Monday, June 18, 2012

China’s Google Search Blacklist Gives Some Clues on What Keeps the Government Awake at Night



Google recently introduced a tool that warns its users inside China about the hundreds of sensitive words and phrases that can produce an error message or even freeze the site, at least for a moment. China Digital Times has since compiled a list of the most interesting (sometimes surprising) search terms.

Taken together, they offer a glimpse of the wide range of things that China’s Internet monitors don’t want Chinese citizens reading and talking about. Translations are provided by CDT.


All the terms you see below in quotation marks are apparently considered sensitive subjects.


Why are Chinese authorities worried about “truth,” “benevolence” and “forbearance?” Because these words are associated with the outlawed spiritual movement “Falun Gong.” Watch out for the phrase “snow lion”; it’s a reference to the flag of Tibet. Not surprisingly, searches for “Taiwan Political Talk,” “Xinjiang + independence,” and the “Tibetan government-in-exile” produce similar reactions.


References to dissidents like “Chen Guangcheng” and “Ai Weiwei” can get you bounced. So can entering the words “Liu Xiaobo” or the “Nobel Peace Prize” he won in 2010. In fact, you might want to avoid the word “dissident.”


Nor do China’s Internet monitors want citizens thinking about “Chinese people eating babies” or “baby soup.” That goes double for “pornography,” “Playboy” and “boobs.”


Other words and phrases are dangerously suggestive for different reasons. The expression “blood house,” which refers to forced evictions, is a problem. Perhaps that’s because it can encourage curiosity about “assembly,” a “student strike” and a “people’s movement.”


As these kinds of events take on a life of their own, it can lead young people to explore the so-called “three leaves” — leave the Party, leave the Youth League, leave the Young Pioneers — the 21st century Chinese equivalent of turning on, tuning in and dropping out. It can also lead students into the “public square,” trigger a “rebellion,” a “coup d’etat” or even a “revolution.”

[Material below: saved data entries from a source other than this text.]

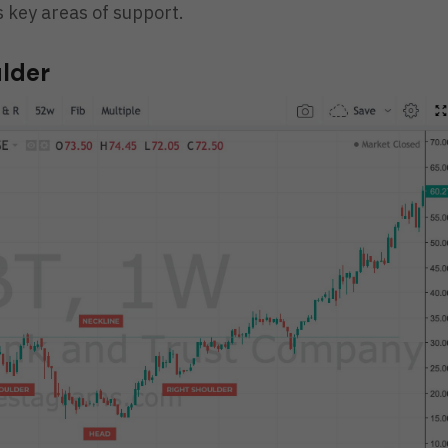
 key areas of support.
ulder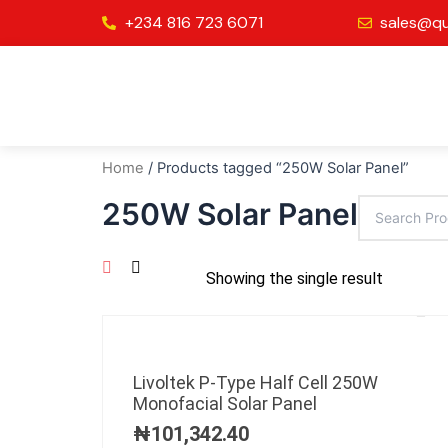
Skip
+234 816 723 6071
sales@qu
to
content
Home
/ Products tagged “250W Solar Panel”
250W Solar Panel
Showing the single result
Livoltek P-Type Half Cell 250W
Monofacial Solar Panel
₦
101,342.40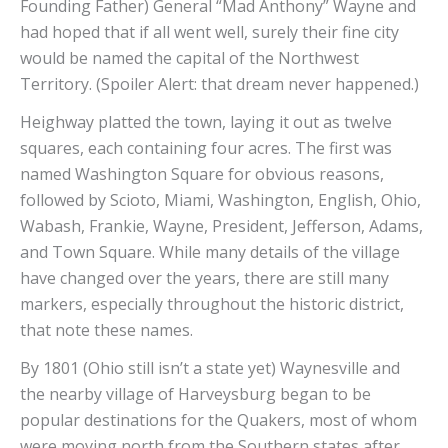
Founding Father) General “Mad Anthony” Wayne and
had hoped that if all went well, surely their fine city
would be named the capital of the Northwest
Territory. (Spoiler Alert: that dream never happened.)
Heighway platted the town, laying it out as twelve
squares, each containing four acres. The first was
named Washington Square for obvious reasons,
followed by Scioto, Miami, Washington, English, Ohio,
Wabash, Frankie, Wayne, President, Jefferson, Adams,
and Town Square. While many details of the village
have changed over the years, there are still many
markers, especially throughout the historic district,
that note these names.
By 1801 (Ohio still isn’t a state yet) Waynesville and
the nearby village of Harveysburg began to be
popular destinations for the Quakers, most of whom
were moving north from the Southern states after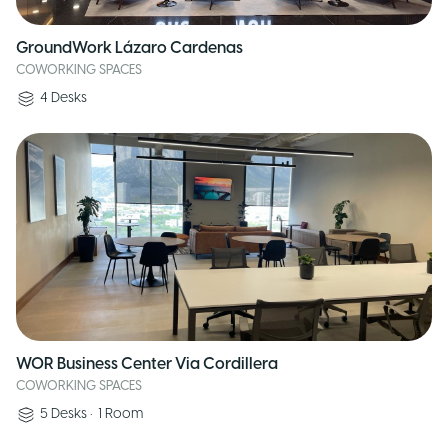
GroundWork Lázaro Cardenas
COWORKING SPACES
4
Desks
WOR Business Center Via Cordillera
COWORKING SPACES
5
Desks
•
1
Room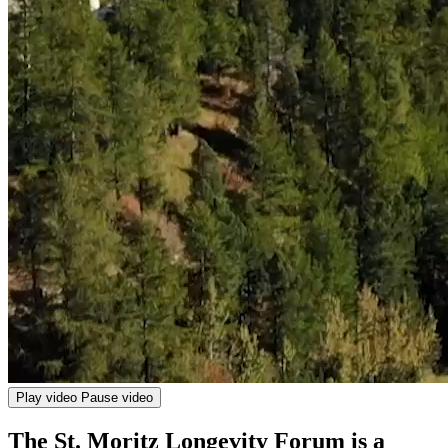
Play video
Pause video
The St. Moritz Longevity Forum is a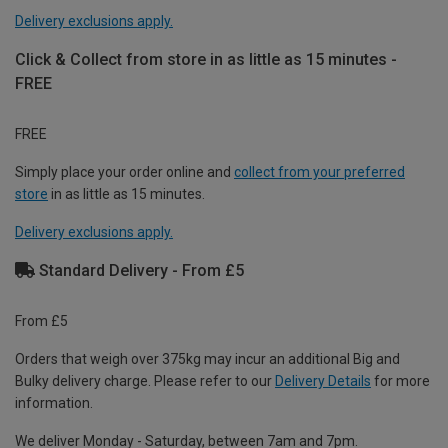
Delivery exclusions apply.
Click & Collect from store in as little as 15 minutes -
FREE
FREE
Simply place your order online and
collect from your preferred
store
in as little as 15 minutes.
Delivery exclusions apply.
Standard Delivery - From £5
From £5
Orders that weigh over 375kg may incur an additional Big and
Bulky delivery charge. Please refer to our
Delivery Details
for more
information.
We deliver Monday - Saturday, between 7am and 7pm.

These kinds of things can provoke “martial law.”


It has happened before, though you won’t learn much about that simply by searching for “Tiananmen,” “tankman,” “block tank” or by entering “89 + student movement,” “Beijing + something happened,” or “what happened to Beijing.” Lately, these sorts of spontaneous insurrections have been popping up in places like “Egypt” and “Tunisia,” stoking fears in Beijing of “Jasmine + revolution,” a “Beijing spring or a “China spring.”


Insurrections aside, mere political embarrassments ring alarms, as well. Searches for “Governor Bo Xilai” or “Chongqing,” the province he governed before scandal charges brought him down, make the list — as does “Heywood,” the family name of the British businessman his wife is suspected of having murdered.


Add “Chen Jian,” victim of an earthquake who gave a live interview before dying beneath the wreckage and “Zengcheng,” a city in Guangzhou with the misfortune to have hosted a riot among migrant workers last summer.


Then there is “Twitter” and “Facebook.” Expect problems if you hunt for “Wikileaks + China.” China Digital Times is on the list along with traditional foreign troublemakers like “Voice of America” and “Radio Free Asia.”


Expect glitches if you investigate the country’s “great firewall,” the “web brigade” of Internet censors who help hold it in place, and “freegate,” “dynapass” or “ultrasurf,” tools for those who want to “climb over the wall.”


It’s a bit more surprising that searches for “Mao,” “Deng Xiaoping” and “Jiang Zemin” raise red flags. Even the names of today’s leaders (“Wen Jiabao” and “Hu Jintao”) and tomorrow’s (Xi Jinping and Li Keqiang) can create a disruption. Same for searches of the “nine elders” who operate “behind the scenes in the Politburo Standing Committee.”


Simply entering “Chinese Communist Party” can create a problem, to say nothing of its less flattering nicknames the “Common Disabled Party,” “Common Tragic Party,” or the more colorful “red bandits.”


It’s clear that Chinese authorities don’t want citizens reading “Mein Kampf.” It’s less clear why they appear to frown on the Coen Brothers’ film “Burn After Reading.” It’s easier to understand sensitivity about the phrase “best actor” when you learn that it’s a derisive nickname for Premier Wen Jiabao. But one mustn’t get too curious about another of his popular nicknames: “teletubbies.”


Taken together, these and hundreds more words and phrases demonstrate just how hard it is to manage communications in a country of 1.4 billion people, more than half of whom have already found their way online.


Willis Sparks is an analyst in Eurasia Group’s global macro practice.